Exact conserved quantities on the cylinder I: conformal case

TL;DR

This paper derives and analyzes nonlinear integral equations for the spectra of quantum KdV equations on a cylinder, connecting lattice models, Bethe Ansatz, and conformal field theory, with explicit calculations at the free fermion point.

Contribution

It introduces a new mapping between integral equations of twisted spin chains and derives explicit eigenvalues for local integrals of motion in conformal models.

Findings

Derived nonlinear integral equations from lattice field theories.

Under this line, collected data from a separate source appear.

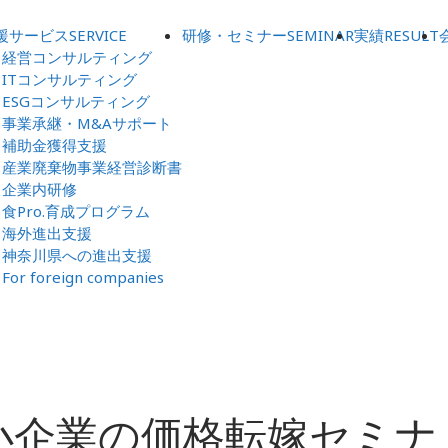
援サービス
SERVICE
研修・セミナー
SEMINAR
実績
RESULT
経営コンサルティング
ITコンサルティング
ESGコンサルティング
事業承継・M&Aサポート
補助金獲得支援
産業廃棄物事業経営診断書
企業内研修
食Pro.育成プログラム
海外進出支援
神奈川県への進出支援
For foreign companies
小企業の価格転嫁セミナ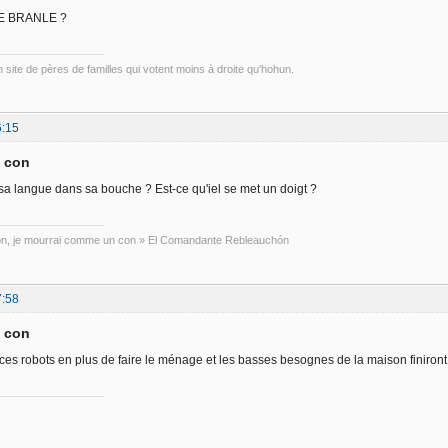
E BRANLE ?
un site de pères de familles qui votent moins à droite qu'hohun.
6:15
a con
e sa langue dans sa bouche ? Est-ce qu'iel se met un doigt ?
con, je mourrai comme un con » El Comandante Rebleauchón
7:58
a con
e ces robots en plus de faire le ménage et les basses besognes de la maison finiron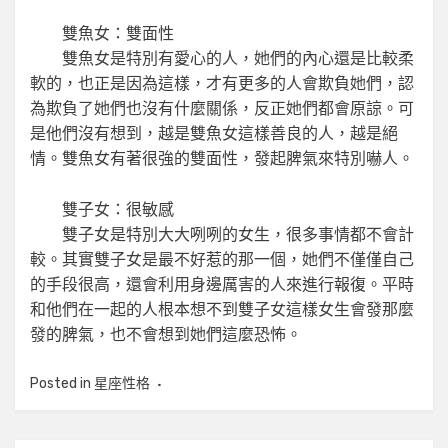
雙魚女：雙面性
雙魚女是特別有愛心的人，她們的內心還是比較柔
軟的，也正是因為這樣，才有更多的人會欺負她們，認
為欺負了她們也沒有什麼關係，反正她們都會原諒。可
是他們沒有想到，越是雙魚女這樣善良的人，越是絕
情。雙魚女有著很強的雙面性，發起脾氣來特別嚇人。
雙子女：很敏感
雙子女是特別大大咧咧的女生，很多事情都不會計
較。其實雙子女是最不好惹的那一個，她們不僅僅自己
的手段很高，還會利用身邊厲害的人來進行報復。平時
和他們在一起的人根本想不到雙子女這樣女生會發那麼
發的脾氣，也不會想到她們這麼恐怖。
Posted in
星座性格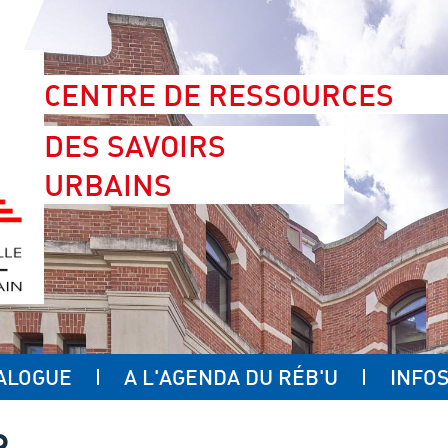
CENTRE DE RESSOURCES
DES SAVOIRS
URBAINS
ALOGUE
A L'AGENDA DU RÉB'U
INFOS
R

Mapped equations to more common spin chain integral equations.

Explicit eigenvalues calculated at the free fermion point.

Abstract

The nonlinear integral equations describing the spectra of the left and right (continuous) quantum KdV equations on the cylinder are derived from integrable lattice field theories, which turn out to allow the Bethe Ansatz equations of a twisted ``spin -1/2'' chain. A very useful mapping to the more common nonlinear integral equation of the twisted continuous spin $+1/2$ chain is found. The diagonalization of the transfer matrix is performed. The vacua sector is analysed in detail detecting the primary states of the minimal conformal models and giving integral expressions for the eigenvalues of the transfer matrix. Contact with the seminal papers \cite{BLZ, BLZ2} by Bazhanov, Lukyanov and Zamolodchikov is realised. General expressions for the eigenvalues of the infinite-dimensional abelian algebra of local integrals of motion are given and explicitly calculated at the free fermion point.